Records taken from a collection

=== Section Start ===

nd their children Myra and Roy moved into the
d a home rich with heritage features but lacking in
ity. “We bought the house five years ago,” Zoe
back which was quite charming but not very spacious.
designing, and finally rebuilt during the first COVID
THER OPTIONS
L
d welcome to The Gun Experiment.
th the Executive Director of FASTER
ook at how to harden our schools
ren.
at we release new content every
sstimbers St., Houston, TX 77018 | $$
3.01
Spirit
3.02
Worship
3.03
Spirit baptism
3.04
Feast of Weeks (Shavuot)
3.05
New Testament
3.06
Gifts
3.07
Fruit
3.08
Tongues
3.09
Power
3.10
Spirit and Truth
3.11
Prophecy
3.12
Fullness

=== Section End ===

### ASSIGNED TASK
Write out every line of the material above as a JSON list of strings, one string per line, with blank lines left out.

### REPLY TO THE TASK
[
  "nd their children Myra and Roy moved into the",
  "d a home rich with heritage features but lacking in",
  "ity. “We bought the house five years ago,” Zoe",
  "back which was quite charming but not very spacious.",
  "designing, and finally rebuilt during the first COVID",
  "THER OPTIONS",
  "L",
  "d welcome to The Gun Experiment.",
  "th the Executive Director of FASTER",
  "ook at how to harden our schools",
  "ren.",
  "at we release new content every",
  "sstimbers St., Houston, TX 77018 | $$",
  "3.01",
  "Spirit",
  "3.02",
  "Worship",
  "3.03",
  "Spirit baptism",
  "3.04",
  "Feast of Weeks (Shavuot)",
  "3.05",
  "New Testament",
  "3.06",
  "Gifts",
  "3.07",
  "Fruit",
  "3.08",
  "Tongues",
  "3.09",
  "Power",
  "3.10",
  "Spirit and Truth",
  "3.11",
  "Prophecy",
  "3.12",
  "Fullness"
]